Below is the data. Give it again, complete and exact.

> **Dataset records**:
== Segment start ==

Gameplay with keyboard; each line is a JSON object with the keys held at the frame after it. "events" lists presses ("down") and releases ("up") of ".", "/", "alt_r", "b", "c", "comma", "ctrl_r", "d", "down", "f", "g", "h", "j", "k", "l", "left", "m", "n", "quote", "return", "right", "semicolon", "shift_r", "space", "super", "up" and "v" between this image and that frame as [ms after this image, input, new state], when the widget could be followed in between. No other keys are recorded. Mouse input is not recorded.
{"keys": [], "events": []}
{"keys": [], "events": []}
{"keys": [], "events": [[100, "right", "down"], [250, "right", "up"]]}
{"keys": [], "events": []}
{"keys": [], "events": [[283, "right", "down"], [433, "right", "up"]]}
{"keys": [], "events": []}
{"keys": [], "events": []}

== Segment end ==

> **Output of the exercise**:
Gameplay with keyboard; each line is a JSON object with the keys held at the frame after it. "events" lists presses ("down") and releases ("up") of ".", "/", "alt_r", "b", "c", "comma", "ctrl_r", "d", "down", "f", "g", "h", "j", "k", "l", "left", "m", "n", "quote", "return", "right", "semicolon", "shift_r", "space", "super", "up" and "v" between this image and that frame as [ms after this image, input, new state], when the widget could be followed in between. No other keys are recorded. Mouse input is not recorded.
{"keys": [], "events": []}
{"keys": [], "events": []}
{"keys": [], "events": [[100, "right", "down"], [250, "right", "up"]]}
{"keys": [], "events": []}
{"keys": [], "events": [[283, "right", "down"], [433, "right", "up"]]}
{"keys": [], "events": []}
{"keys": [], "events": []}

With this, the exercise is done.